Work to do: Transcribe every one of the following records, reproducing each line with no changes.
— BEGIN Task material —
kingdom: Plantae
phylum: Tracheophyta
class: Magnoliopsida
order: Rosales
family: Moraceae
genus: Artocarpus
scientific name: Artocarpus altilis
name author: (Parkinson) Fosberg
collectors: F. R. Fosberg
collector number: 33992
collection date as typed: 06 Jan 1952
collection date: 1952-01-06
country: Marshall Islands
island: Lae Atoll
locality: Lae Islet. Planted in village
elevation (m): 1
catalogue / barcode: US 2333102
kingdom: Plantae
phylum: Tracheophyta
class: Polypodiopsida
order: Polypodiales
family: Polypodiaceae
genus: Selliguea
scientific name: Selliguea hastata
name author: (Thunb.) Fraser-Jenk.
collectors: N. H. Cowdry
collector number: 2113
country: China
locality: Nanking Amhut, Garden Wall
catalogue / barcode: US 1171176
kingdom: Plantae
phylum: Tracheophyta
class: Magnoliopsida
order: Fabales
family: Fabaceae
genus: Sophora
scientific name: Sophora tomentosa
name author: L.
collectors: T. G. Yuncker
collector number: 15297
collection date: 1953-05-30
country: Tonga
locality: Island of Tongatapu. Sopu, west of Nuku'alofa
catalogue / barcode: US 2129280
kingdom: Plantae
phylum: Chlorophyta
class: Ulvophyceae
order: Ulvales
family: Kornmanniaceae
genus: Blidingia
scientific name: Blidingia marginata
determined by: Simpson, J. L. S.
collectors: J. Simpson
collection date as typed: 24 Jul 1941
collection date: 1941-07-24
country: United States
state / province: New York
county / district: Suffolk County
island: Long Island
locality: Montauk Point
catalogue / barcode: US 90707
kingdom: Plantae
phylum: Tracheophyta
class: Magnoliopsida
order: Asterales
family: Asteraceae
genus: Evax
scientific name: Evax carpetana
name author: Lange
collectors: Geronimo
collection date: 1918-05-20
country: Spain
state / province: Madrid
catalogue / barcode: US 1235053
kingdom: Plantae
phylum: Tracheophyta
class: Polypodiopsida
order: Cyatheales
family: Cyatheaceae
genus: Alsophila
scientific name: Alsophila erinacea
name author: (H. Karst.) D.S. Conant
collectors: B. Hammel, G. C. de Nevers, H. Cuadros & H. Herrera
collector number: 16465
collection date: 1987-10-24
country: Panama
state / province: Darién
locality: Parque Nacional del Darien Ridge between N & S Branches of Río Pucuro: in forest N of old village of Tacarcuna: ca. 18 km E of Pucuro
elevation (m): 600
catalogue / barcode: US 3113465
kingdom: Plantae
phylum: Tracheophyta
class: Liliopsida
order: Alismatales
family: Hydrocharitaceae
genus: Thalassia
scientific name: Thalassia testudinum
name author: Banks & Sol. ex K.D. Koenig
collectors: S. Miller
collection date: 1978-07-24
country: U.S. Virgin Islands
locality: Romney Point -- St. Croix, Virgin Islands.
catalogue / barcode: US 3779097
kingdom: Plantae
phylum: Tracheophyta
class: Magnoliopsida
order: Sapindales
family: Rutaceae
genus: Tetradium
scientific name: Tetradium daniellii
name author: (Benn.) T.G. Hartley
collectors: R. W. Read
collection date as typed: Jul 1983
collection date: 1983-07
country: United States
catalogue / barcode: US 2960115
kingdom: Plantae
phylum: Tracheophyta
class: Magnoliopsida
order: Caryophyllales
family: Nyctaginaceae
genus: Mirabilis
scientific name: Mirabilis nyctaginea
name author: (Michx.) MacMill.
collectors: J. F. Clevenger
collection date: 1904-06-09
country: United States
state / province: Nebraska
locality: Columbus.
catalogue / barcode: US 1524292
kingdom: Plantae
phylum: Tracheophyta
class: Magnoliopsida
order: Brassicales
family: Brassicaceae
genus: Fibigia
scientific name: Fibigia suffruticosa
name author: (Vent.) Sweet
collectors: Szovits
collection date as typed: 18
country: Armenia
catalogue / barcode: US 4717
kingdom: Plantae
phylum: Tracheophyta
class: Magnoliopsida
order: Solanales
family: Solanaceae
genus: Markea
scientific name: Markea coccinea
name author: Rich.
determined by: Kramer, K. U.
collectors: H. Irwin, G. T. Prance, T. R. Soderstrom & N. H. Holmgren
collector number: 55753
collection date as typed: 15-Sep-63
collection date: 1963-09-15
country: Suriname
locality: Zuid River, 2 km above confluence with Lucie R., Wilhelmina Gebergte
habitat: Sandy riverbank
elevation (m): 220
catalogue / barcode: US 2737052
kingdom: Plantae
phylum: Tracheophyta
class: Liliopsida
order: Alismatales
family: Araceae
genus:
— END Task material —
The output:
kingdom: Plantae
phylum: Tracheophyta
class: Magnoliopsida
order: Rosales
family: Moraceae
genus: Artocarpus
scientific name: Artocarpus altilis
name author: (Parkinson) Fosberg
collectors: F. R. Fosberg
collector number: 33992
collection date as typed: 06 Jan 1952
collection date: 1952-01-06
country: Marshall Islands
island: Lae Atoll
locality: Lae Islet. Planted in village
elevation (m): 1
catalogue / barcode: US 2333102
kingdom: Plantae
phylum: Tracheophyta
class: Polypodiopsida
order: Polypodiales
family: Polypodiaceae
genus: Selliguea
scientific name: Selliguea hastata
name author: (Thunb.) Fraser-Jenk.
collectors: N. H. Cowdry
collector number: 2113
country: China
locality: Nanking Amhut, Garden Wall
catalogue / barcode: US 1171176
kingdom: Plantae
phylum: Tracheophyta
class: Magnoliopsida
order: Fabales
family: Fabaceae
genus: Sophora
scientific name: Sophora tomentosa
name author: L.
collectors: T. G. Yuncker
collector number: 15297
collection date: 1953-05-30
country: Tonga
locality: Island of Tongatapu. Sopu, west of Nuku'alofa
catalogue / barcode: US 2129280
kingdom: Plantae
phylum: Chlorophyta
class: Ulvophyceae
order: Ulvales
family: Kornmanniaceae
genus: Blidingia
scientific name: Blidingia marginata
determined by: Simpson, J. L. S.
collectors: J. Simpson
collection date as typed: 24 Jul 1941
collection date: 1941-07-24
country: United States
state / province: New York
county / district: Suffolk County
island: Long Island
locality: Montauk Point
catalogue / barcode: US 90707
kingdom: Plantae
phylum: Tracheophyta
class: Magnoliopsida
order: Asterales
family: Asteraceae
genus: Evax
scientific name: Evax carpetana
name author: Lange
collectors: Geronimo
collection date: 1918-05-20
country: Spain
state / province: Madrid
catalogue / barcode: US 1235053
kingdom: Plantae
phylum: Tracheophyta
class: Polypodiopsida
order: Cyatheales
family: Cyatheaceae
genus: Alsophila
scientific name: Alsophila erinacea
name author: (H. Karst.) D.S. Conant
collectors: B. Hammel, G. C. de Nevers, H. Cuadros & H. Herrera
collector number: 16465
collection date: 1987-10-24
country: Panama
state / province: Darién
locality: Parque Nacional del Darien Ridge between N & S Branches of Río Pucuro: in forest N of old village of Tacarcuna: ca. 18 km E of Pucuro
elevation (m): 600
catalogue / barcode: US 3113465
kingdom: Plantae
phylum: Tracheophyta
class: Liliopsida
order: Alismatales
family: Hydrocharitaceae
genus: Thalassia
scientific name: Thalassia testudinum
name author: Banks & Sol. ex K.D. Koenig
collectors: S. Miller
collection date: 1978-07-24
country: U.S. Virgin Islands
locality: Romney Point -- St. Croix, Virgin Islands.
catalogue / barcode: US 3779097
kingdom: Plantae
phylum: Tracheophyta
class: Magnoliopsida
order: Sapindales
family: Rutaceae
genus: Tetradium
scientific name: Tetradium daniellii
name author: (Benn.) T.G. Hartley
collectors: R. W. Read
collection date as typed: Jul 1983
collection date: 1983-07
country: United States
catalogue / barcode: US 2960115
kingdom: Plantae
phylum: Tracheophyta
class: Magnoliopsida
order: Caryophyllales
family: Nyctaginaceae
genus: Mirabilis
scientific name: Mirabilis nyctaginea
name author: (Michx.) MacMill.
collectors: J. F. Clevenger
collection date: 1904-06-09
country: United States
state / province: Nebraska
locality: Columbus.
catalogue / barcode: US 1524292
kingdom: Plantae
phylum: Tracheophyta
class: Magnoliopsida
order: Brassicales
family: Brassicaceae
genus: Fibigia
scientific name: Fibigia suffruticosa
name author: (Vent.) Sweet
collectors: Szovits
collection date as typed: 18
country: Armenia
catalogue / barcode: US 4717
kingdom: Plantae
phylum: Tracheophyta
class: Magnoliopsida
order: Solanales
family: Solanaceae
genus: Markea
scientific name: Markea coccinea
name author: Rich.
determined by: Kramer, K. U.
collectors: H. Irwin, G. T. Prance, T. R. Soderstrom & N. H. Holmgren
collector number: 55753
collection date as typed: 15-Sep-63
collection date: 1963-09-15
country: Suriname
locality: Zuid River, 2 km above confluence with Lucie R., Wilhelmina Gebergte
habitat: Sandy riverbank
elevation (m): 220
catalogue / barcode: US 2737052
kingdom: Plantae
phylum: Tracheophyta
class: Liliopsida
order: Alismatales
family: Araceae
genus:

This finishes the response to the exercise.